Anderson also dismissed criticism from ex-Mayor Bloomberg, who took a flight to Israel on El Al Tuesday night to show air travel was safe.

“I can’t speak for the FAA or Mayor Bloomberg,” said, saying safety was his only concern.

Last year, an average of 1,044 passengers flew each way on the four daily flights between the US and Israel on American carriers, according to the Bureau of Transportation Statistics.

All the Israeli air carriers – El Al, Arkia and Israir – are continuing to operate flights on schedule.

And the Ministry of Tourism, which blasted the cancellations Tuesday, said 22 foreign airlines are continuing flights to Israel, including British Airways, Aeroflot and Ukrainian Airlines.

The airlines suspended the flights – at the height of the July/August tourists season – after a rocket launched from Gaza on Tuesday hit a building a town just over a mile from the airport.
the cancellations come at the height of the tourists season.

Roughly 4,000 Israelis stranded in Turkey were in a more serious jam than others, since no Israeli airlines fly to Istanbul.

Transportation Minister Israel Katz on Wednesday ordered that the Uvda airport north of Eilat be opened to international travel – though Turkish officials balked at flying the Israelis there.

Yossi Fattal, head of the Israel Travel Agents’ Association, told Haaretz that “tens of thousands” of Israelis were stranded outside the country because of the cancellations.

“What we are advising travelers to do is simply buy a ticket on another airline that is flying to or from Israel in order to get to their destination quickly because the cost of sticking around and waiting for international flights to resume could end up being higher,” Fattal said, adding that the cancellations were devastating the tourism business.

“We are already seeing cutbacks and dismissals.
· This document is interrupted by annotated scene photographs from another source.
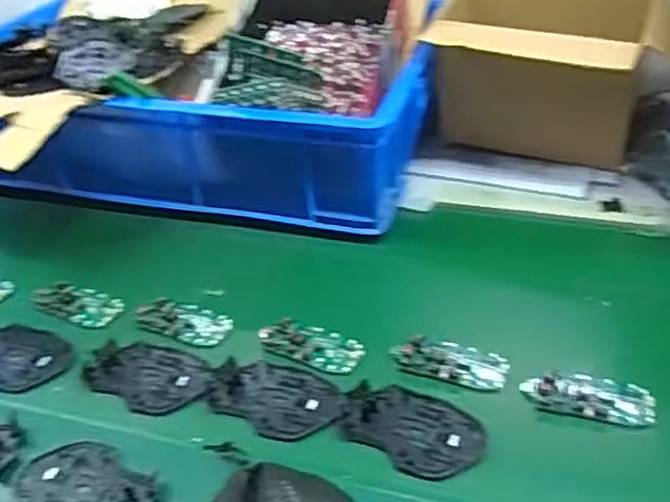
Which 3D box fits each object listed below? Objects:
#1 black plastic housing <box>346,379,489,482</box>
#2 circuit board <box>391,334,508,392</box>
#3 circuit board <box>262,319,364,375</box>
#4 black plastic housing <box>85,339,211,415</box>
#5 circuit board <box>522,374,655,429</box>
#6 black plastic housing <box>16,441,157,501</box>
[{"bbox_3d":[0.062,0.141,0.567,0.112,0.010,0.073,21,43,31],"label":"black plastic housing"},{"bbox_3d":[0.102,0.092,0.621,0.097,0.013,0.052,10,39,19],"label":"circuit board"},{"bbox_3d":[-0.021,0.085,0.650,0.097,0.007,0.047,15,41,25],"label":"circuit board"},{"bbox_3d":[-0.168,0.111,0.631,0.115,0.006,0.068,17,41,27],"label":"black plastic housing"},{"bbox_3d":[0.206,0.119,0.574,0.100,0.010,0.042,5,37,12],"label":"circuit board"},{"bbox_3d":[-0.190,0.182,0.534,0.108,0.008,0.073,25,45,34],"label":"black plastic housing"}]

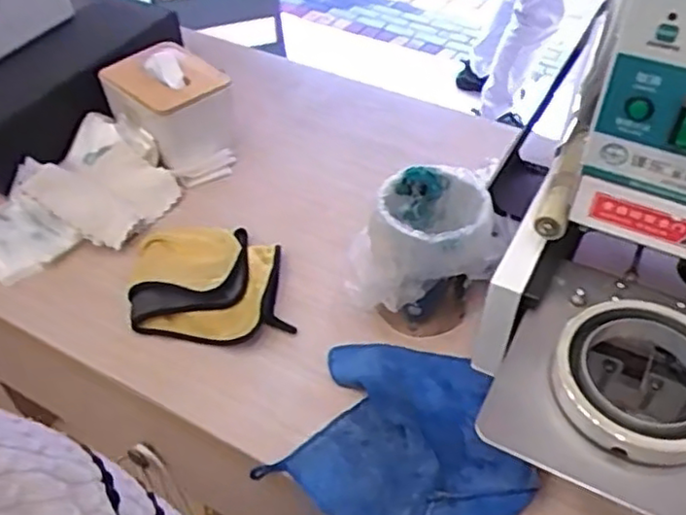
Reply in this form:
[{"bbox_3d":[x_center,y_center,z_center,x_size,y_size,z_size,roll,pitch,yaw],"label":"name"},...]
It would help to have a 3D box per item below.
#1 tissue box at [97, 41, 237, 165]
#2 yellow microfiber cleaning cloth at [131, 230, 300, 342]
[{"bbox_3d":[-0.227,-0.200,0.920,0.133,0.106,0.164,-34,55,-27],"label":"tissue box"},{"bbox_3d":[-0.149,0.027,0.748,0.157,0.031,0.148,-8,47,-7],"label":"yellow microfiber cleaning cloth"}]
Nothing this dramatic ever happened before because the last time international airlines stopped flying to Israel was during the first Gulf War, and that was in the winter, which isn’t a peak travel season,” he said.

Air France and Germany’s two largest airlines on Wednesday canceled more flights to Tel Aviv because of ongoing safety concerns amid the fighting between Israel and Hamas.

Germany’s Lufthansa and Air Berlin extended their cancellations through Thursday and Air France said it was suspending its flights “until further notice.”

The European Aviation Safety Agency late Tuesday said it “strongly recommends” that airlines refrain from operating flights to and from Tel Aviv. It said it would “monitor the situation and advise on any update as the situation develops.”

EASA acted after the U.S. Federal Aviation Administration prohibited American-based airlines from flying to the airport following a Hamas rocket explosion nearby. The FAA was expected to issue a new statement later Wednesday.

Lufthansa said its decision applies also to its subsidiaries Germanwings, Austrian Airlines, Swiss and Brussels Airlines. In all, 20 flights from Frankfurt, Berlin, Munich, Zurich, Vienna and Brussels were cancelled for Thursday.

The airline initially had suspended flights for 36 hours through the end of Wednesday. Those cancellations were extended because “at the current time there is no sufficiently reliable new information that would justify a resumption of air operations,” Lufthansa said.

Air Berlin said it is working in close contact with authorities and is continuing to evaluate the situation regularly to determine whether further cancelations were necessary.

Among other European airlines, KLM, Alitalia and Scandinavian Airlines also canceled flights Tuesday and Wednesday, but did not immediately announce their plans for Thursday flights.

British Airways, however, said Wednesday it has not canceled any of its Tel Aviv flights and had no immediate plans to do so. The airline would not answer questions about how it had made its decision to keep flying while others were canceling, citing security reasons.